By the end of 2025, federal agents operating in Yakima County had taken 477 people into custody. This represented the highest 2025 arrest rate per capita of any county in Oregon or Washington, according to a University of Washington analysis of data from the Department of Homeland Security.
“As I watched the raids increase in intensity, it increased my desire to leave,” Sánchez said.
By the end of December, she was planning her departure. She would go with her eldest son, Seth Jesus, who was 12 at the time and—like his younger brother—had been born in the United States. They would first return to Guerrero to visit her family, then settle in central Sinaloa in the unfinished house that her husband had been slowly building as a retirement home.
The Trump Administration has offered what the Department of Homeland Security bills as a “historic opportunity” for illegal immigrants who opt to self-deport. They can reportedly receive a free flight home as well as a $2,600 “exit bonus” paid by U.S. taxpayers.
Sánchez said she was not aware of the federal aid. But her mistrust of the Trump Administration is so profound that, even if she had known, she says she would not have contacted the Department of Homeland Security.
“Was it just being used as bait, and then they would throw you into a detention center?” she asked.
Adapting to changes
In Sunnyside, Sánchez’s husband Ramos is trying to adjust to life as a single parent. Before the summer break, he shuttled their younger son, now 7, to and from elementary school. He was also recovering from a foot operation and had been unable to work in recent months, but he hopes to save up enough money to visit his wife in the fall.
In the meantime, Flor’s absence looms large.
Ramos says his son is like him, able to adapt to changing circumstances. But one night, several months after his mother’s departure, he teared up when Emanuel started hugging a plushie, pretending it was his mom.
Sánchez, who now lives in a Sinaloan community of about 800 people, has begun what she views as a kind of decade-long exile that she hopes will allow her to one day reunite her family back in the United State
As of mid-June, she was still searching for work. Though the cost of living is lower in Sinaloa, the pay is also drastically lower – with a laborer often earning less than $25 a day there compared to wages of more than $150 a day in Yakima.
Sánchez said she is wary of going to work in the often-fierce heat of the fruit and vegetable fields, recounting a heat stroke she suffered in the Yakima County orchards. So, she is considering a warehouse job but she lacks a car to visit potential job sites.

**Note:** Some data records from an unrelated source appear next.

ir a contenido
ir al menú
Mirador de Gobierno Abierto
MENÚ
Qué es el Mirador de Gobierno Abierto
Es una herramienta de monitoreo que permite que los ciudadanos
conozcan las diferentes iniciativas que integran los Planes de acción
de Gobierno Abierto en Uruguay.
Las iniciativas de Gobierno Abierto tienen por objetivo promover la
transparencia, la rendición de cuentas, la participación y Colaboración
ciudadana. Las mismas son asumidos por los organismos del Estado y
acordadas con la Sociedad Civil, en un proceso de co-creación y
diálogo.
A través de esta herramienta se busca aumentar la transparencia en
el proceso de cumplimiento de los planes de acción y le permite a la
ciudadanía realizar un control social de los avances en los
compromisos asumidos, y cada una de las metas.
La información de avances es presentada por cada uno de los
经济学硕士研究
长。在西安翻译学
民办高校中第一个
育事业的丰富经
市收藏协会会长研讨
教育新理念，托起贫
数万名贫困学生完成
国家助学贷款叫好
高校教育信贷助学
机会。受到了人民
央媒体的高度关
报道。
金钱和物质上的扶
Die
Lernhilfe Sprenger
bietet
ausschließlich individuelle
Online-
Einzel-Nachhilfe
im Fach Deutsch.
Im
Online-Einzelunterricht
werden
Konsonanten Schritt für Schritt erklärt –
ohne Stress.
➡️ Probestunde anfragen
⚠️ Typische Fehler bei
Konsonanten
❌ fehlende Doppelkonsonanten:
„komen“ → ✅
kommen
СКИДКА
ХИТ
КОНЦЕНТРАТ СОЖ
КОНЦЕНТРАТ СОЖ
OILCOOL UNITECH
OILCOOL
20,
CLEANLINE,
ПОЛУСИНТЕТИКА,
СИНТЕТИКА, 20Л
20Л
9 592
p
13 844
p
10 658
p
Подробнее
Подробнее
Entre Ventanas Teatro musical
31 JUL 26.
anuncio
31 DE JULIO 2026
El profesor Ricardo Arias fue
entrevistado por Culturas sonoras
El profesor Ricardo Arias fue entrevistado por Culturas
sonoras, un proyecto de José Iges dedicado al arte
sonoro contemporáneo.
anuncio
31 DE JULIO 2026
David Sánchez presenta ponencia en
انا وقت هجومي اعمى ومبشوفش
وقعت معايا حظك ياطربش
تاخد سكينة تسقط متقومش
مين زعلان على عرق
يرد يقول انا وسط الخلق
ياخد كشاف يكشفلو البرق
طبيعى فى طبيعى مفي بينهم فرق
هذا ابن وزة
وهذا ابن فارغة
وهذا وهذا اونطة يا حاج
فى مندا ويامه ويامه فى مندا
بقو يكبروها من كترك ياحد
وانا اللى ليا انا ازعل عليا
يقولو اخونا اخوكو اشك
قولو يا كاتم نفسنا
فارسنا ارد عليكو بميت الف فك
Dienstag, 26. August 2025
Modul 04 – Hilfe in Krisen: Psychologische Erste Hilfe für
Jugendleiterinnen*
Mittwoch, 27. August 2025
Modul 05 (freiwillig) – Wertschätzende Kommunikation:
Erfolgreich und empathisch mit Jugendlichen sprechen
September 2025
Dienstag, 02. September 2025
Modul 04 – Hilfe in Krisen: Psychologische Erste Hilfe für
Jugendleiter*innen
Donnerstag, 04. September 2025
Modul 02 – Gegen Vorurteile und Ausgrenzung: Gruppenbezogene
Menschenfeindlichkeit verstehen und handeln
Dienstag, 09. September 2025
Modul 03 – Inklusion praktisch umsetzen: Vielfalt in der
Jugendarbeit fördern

Her eldest son, Seth Jesus, graduated 6th grade in July as he also navigates the massive changes to his entire life and his family. Sánchez said he would be returning to Sunnyside.
She is relieved to be free of the threat of incarceration by immigration agents. But the separation of her family is a deep and enduring pain.
Every day, she video calls to Sunnyside and yearns for the day she will reunite with her youngest, Emanuel.
“I only ask God to give me patience until the time my husband can bring him to me,” she said. “It has been a tremendous sacrifice we are going through.”